During the1980s, I was involved in an unusual search – looking for a lost fort.

You might think something as big as a fort wouldn’t be difficult to find. After all, we knew when it was built, who by and at least an approximate location.

We even had a drawing of it, albeit sketched 859 years after its construction.

But trying to unravel its precise shape and size proved to be a complex piece of detective work that extended over five years.

As the saying goes, “nothing is forever”, but I bet the Saxons believed their fort, or ‘burh’, would be.

Chronicles tell us that it was in 916, “before midsummer” (around June 21-24), that Edward the Elder came to Maldon and had the ‘burh’ built.

He chose high ground - a strategic point that overlooked the river and surrounding network of trackways.

The new fort would have afforded protection for the locals, acted as a defence at time of attack and housed the town’s mint.

As well as exploiting the natural topography, it was encircled by a deep, water-filled ditch, topped by a wooden palisade.

It served its purpose well, withholding an attack by the Vikings in 917. However, it finally succumbed as a result of the Battle of Maldon on August 10/11, 991.

Notwithstanding its fall, the mint continued until the reign of Stephen (r. 1135-1154) and the site would go on to be re-fortified during the (much later) English Civil War of 1642-1651.

After that, amazingly, it just “disappeared”.

Intrigued by the story, the 18th Century antiquarian Joseph Strutt investigated and believed that he could just about make out what was left of the ‘burh’.

He drew a picture of it and, along with a ground plan, published it in volume one of his The Complete View of the Manners, Customs, Arms, Habits of the Inhabitants of England (1775).

Maldon and Burnham Standard: Strutt’s drawing of 1775Strutt’s drawing of 1775 (Image: Stephen Nunn)

To assist with bearings, Strutt helpfully included the top of All Saints' spire as a landmark.

Through the centre is a track, which must be today’s London Road.

So, in 1980, having extrapolated Strutt’s lines, members of the Maldon Archaeological Group (me included) under the chairmanship of Paul Brown, went in search.

Reports of previous excavations were reviewed – including that at the old London Road Youth Hostel site (now the front playground of St Francis' School) dug in 1973 - and extension work to the former telephone exchange in Gate Street in 1974.

Then, in 1980, the group was given the chance to undertake its own excavation - at 33 Beeleigh Road.

I still remember how terribly cold it was, trowelling away in winter at the bottom of a pumped-out, frozen ditch.

But it was worth it – late-Saxon pottery turned up and it was evident that the ground had been disturbed and to a substantial depth.

Fast forward to 1985 and we opened up another trench in the back garden of 20 Spital Road.

Again, the ground proved to be disturbed, there was evidence of an earthen bank and the cut of a deep ditch.

Work continued and then, all of a sudden, it began to make much more sense.

The clues came thick and fast – a dip at the London Road junction with Beacon Hill, a drop in the footpath between the back of the Lodge and Beeleigh Road, a crack in the wall at Bright’s Solicitors, the Ware Pond, and a very clear corner section in the grounds of St Peter’s Hospital.

These were like pieces of a jigsaw and were pulled together in a report that was published by the group in 1986, entitled (appropriately enough) The Maldon Burh Jigsaw.

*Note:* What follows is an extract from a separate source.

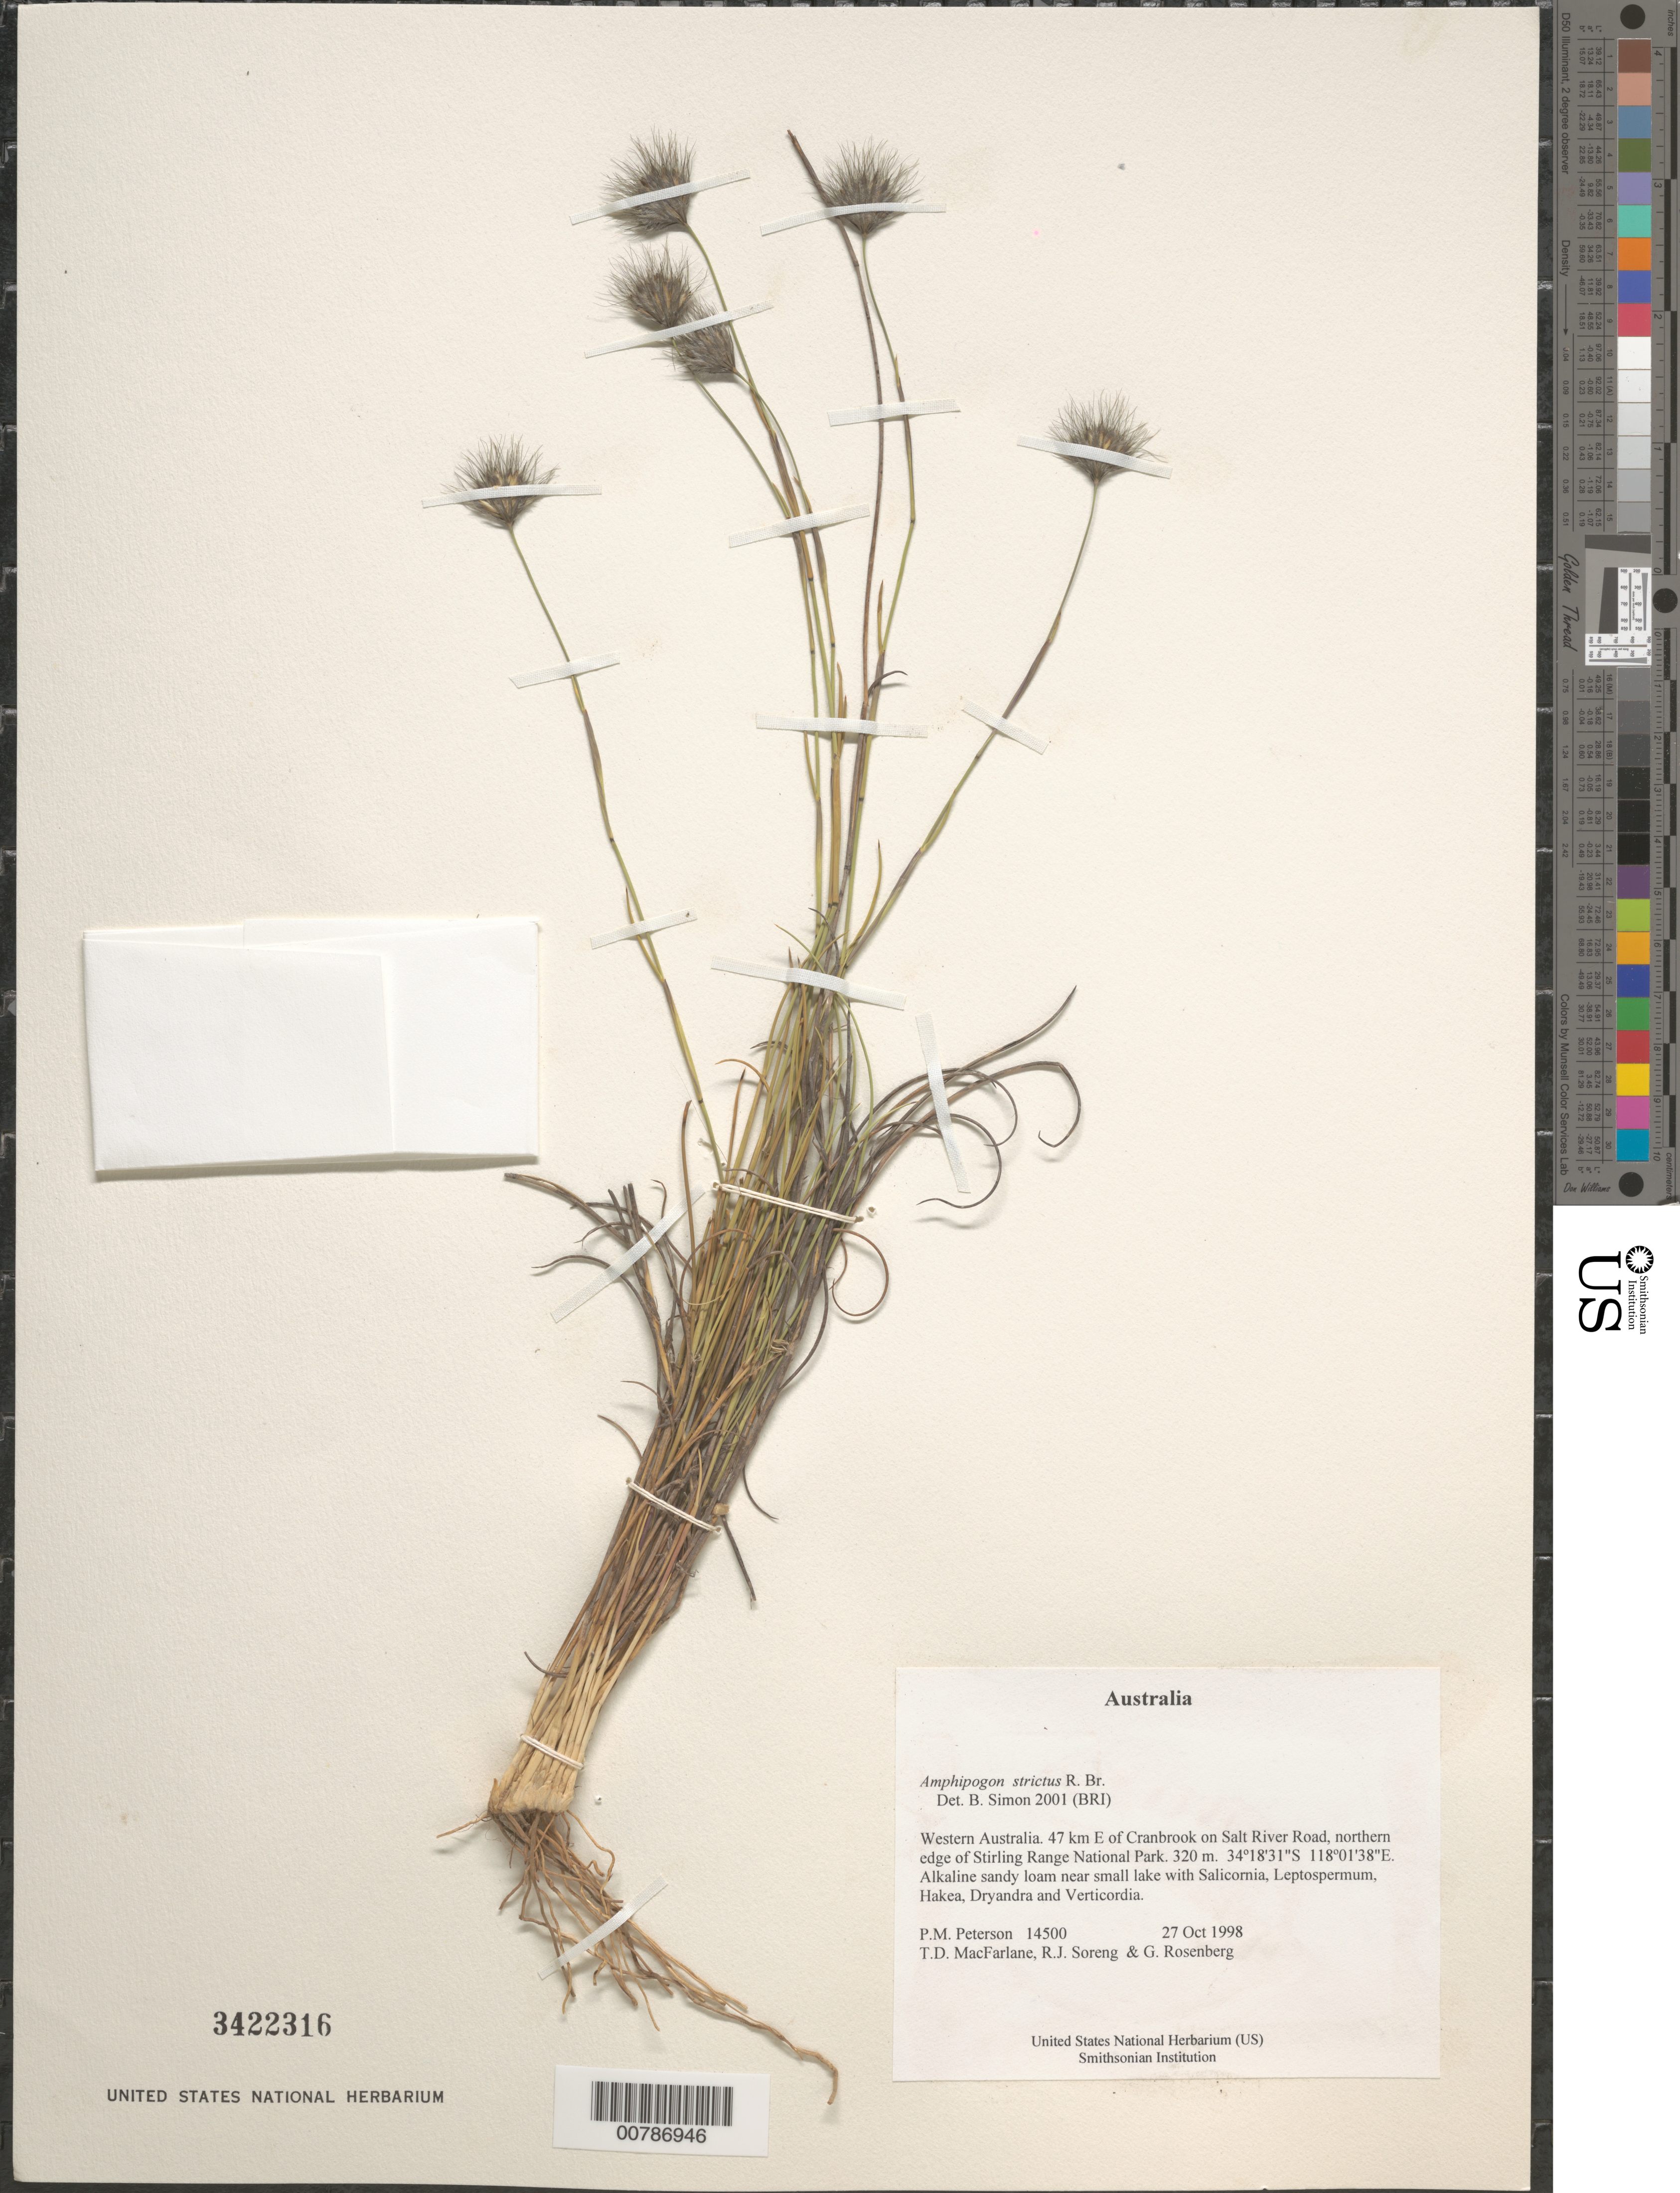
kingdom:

The booklet contains all the pieces and rightly concludes that we had found the earthworks sketched by Strutt and, therefore, the long lost fort of Edward the Elder.

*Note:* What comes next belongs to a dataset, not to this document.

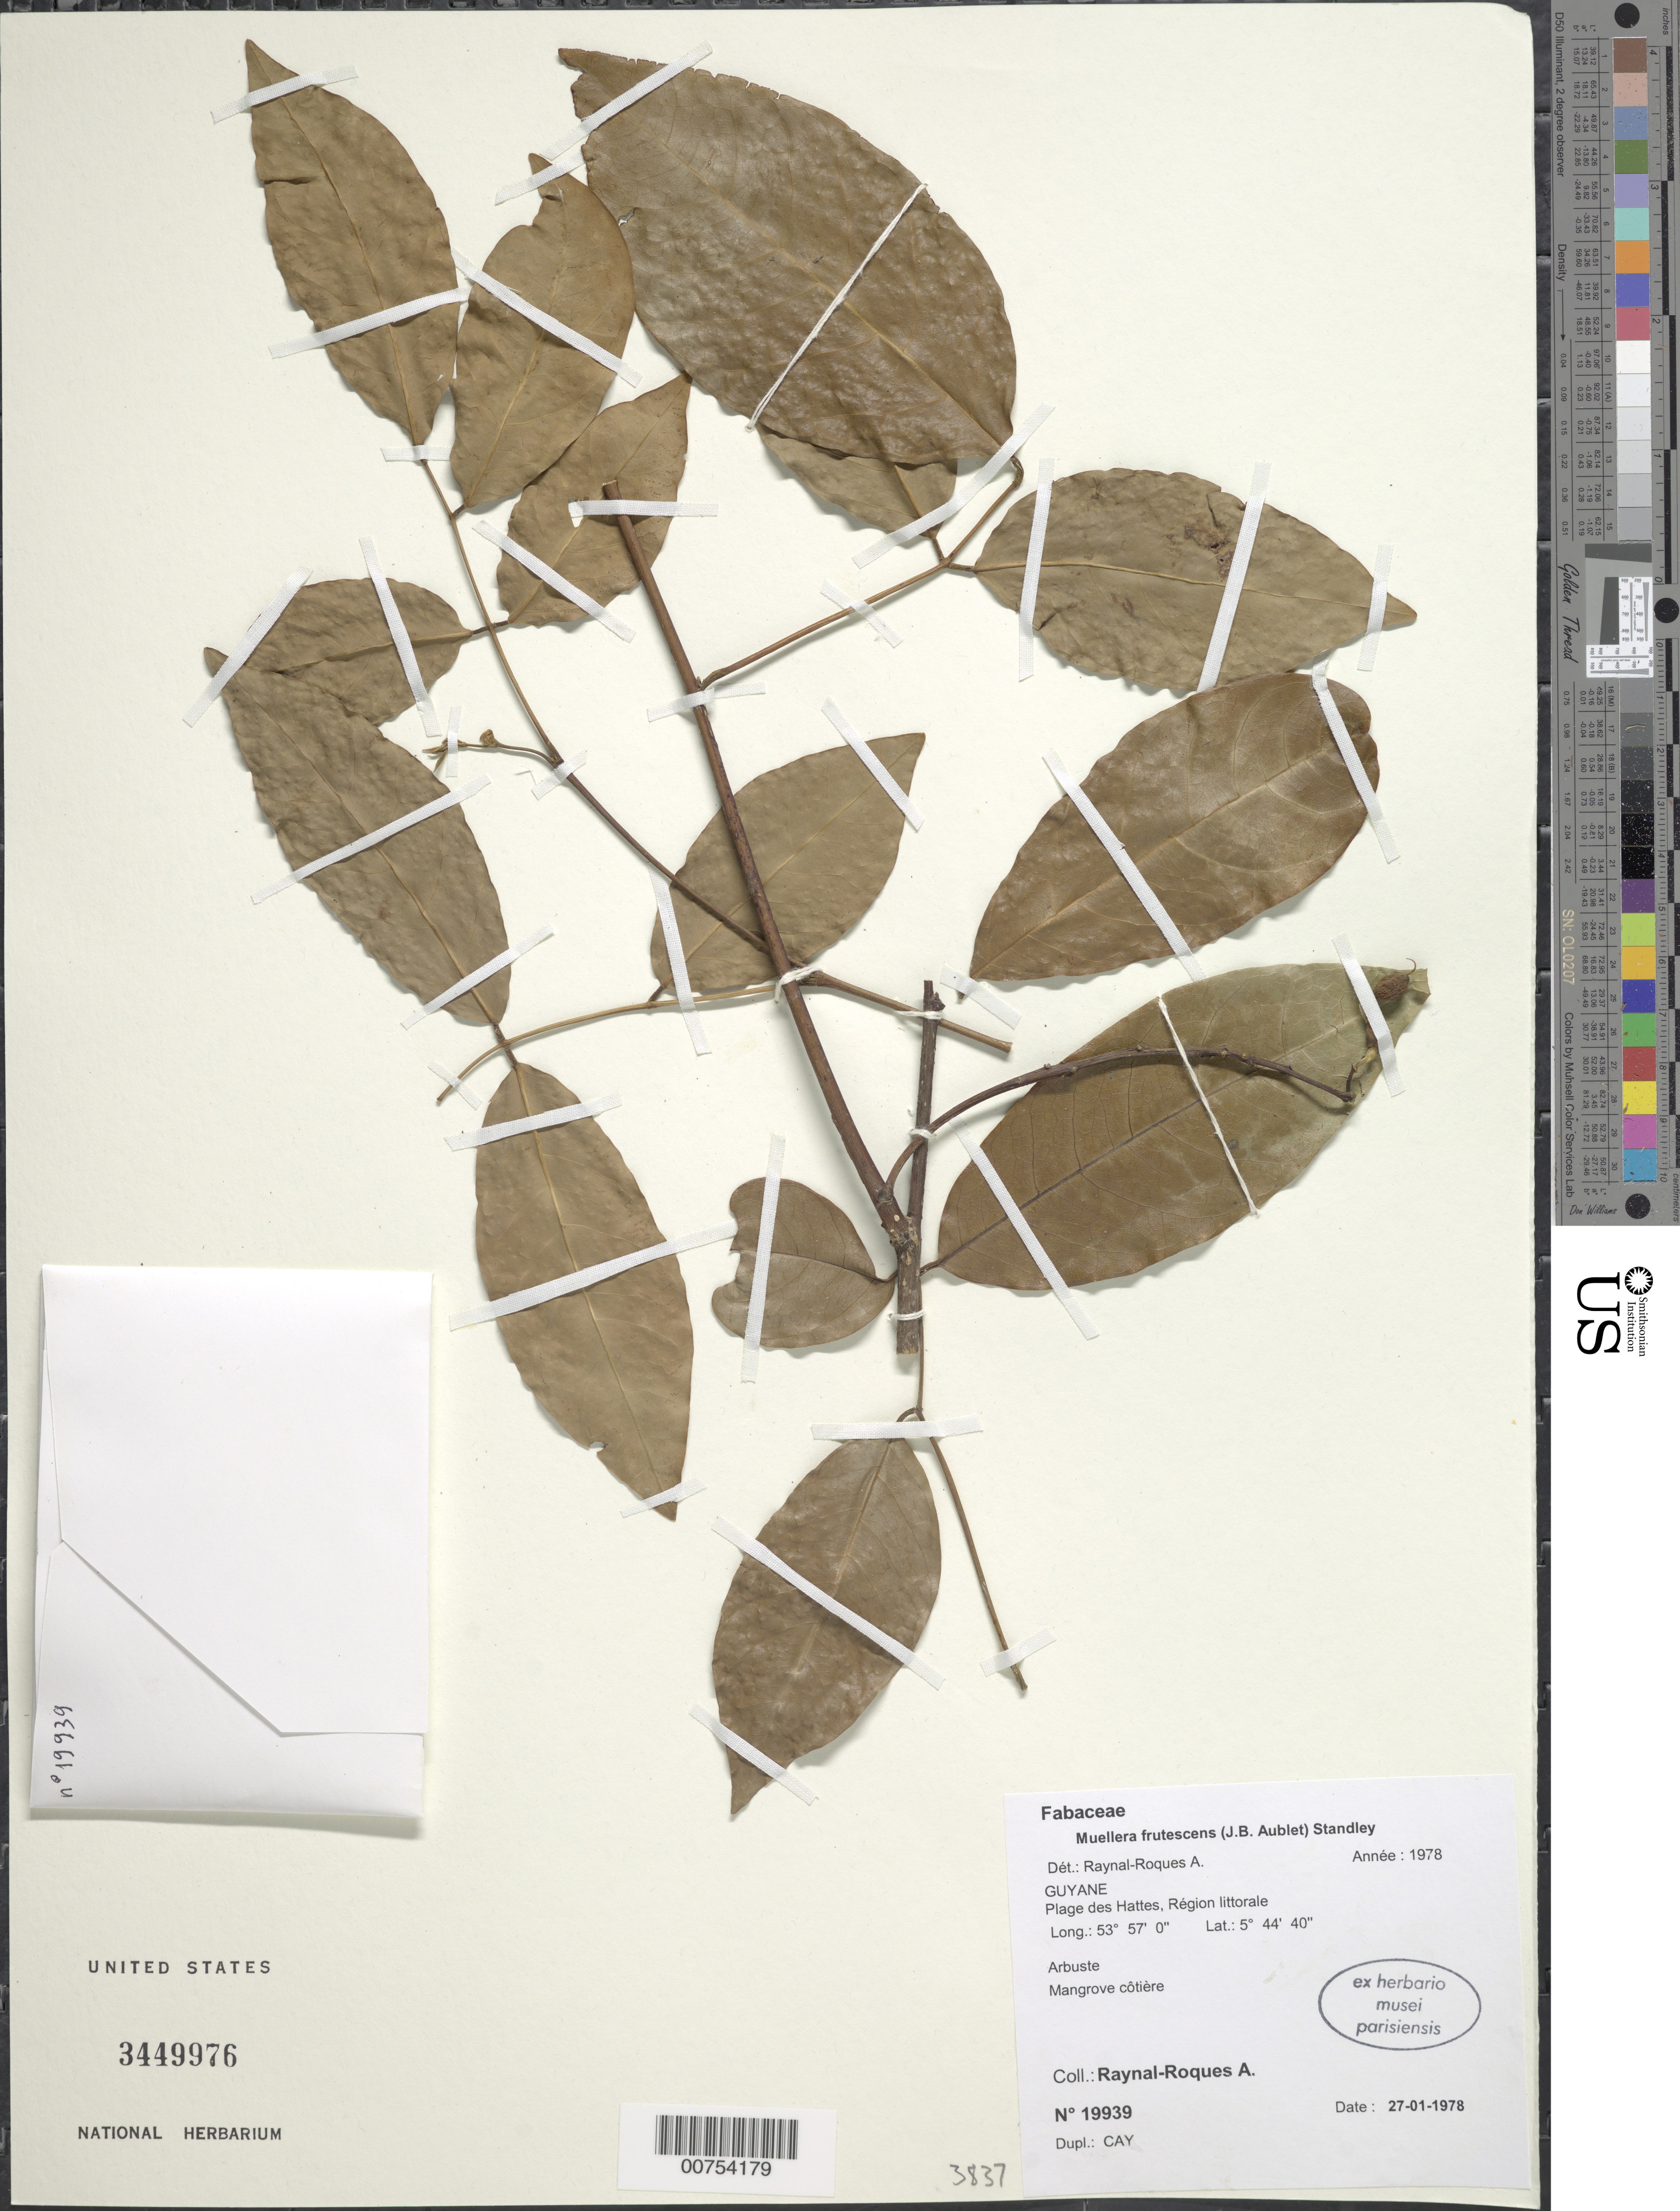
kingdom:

Maldon and Burnham Standard: The pieces of the jigsawThe pieces of the jigsaw (Image: Maldon Archaeological & Historical Group)

The icing on the cake occurred in the July of 1986, with the unveiling of a plaque, fixed to a brick wall in the grounds of St Peter’s Hospital.

I was there and remember the event well, attended by councillors, NHS management, Paul Brown and other members of the excavation team.

It was reported in the Maldon and Burnham Standard, and, over the subsequent years, I used to look at the plaque every time I had cause to visit the hospital.

All these years on, I am now proud to be the archaeological group’s president, but as I write this article, I am sorry to say that I can no longer locate the hospital plaque.

I suppose, as I said at the start of this feature, nothing is forever – that is, unless you care to search for it.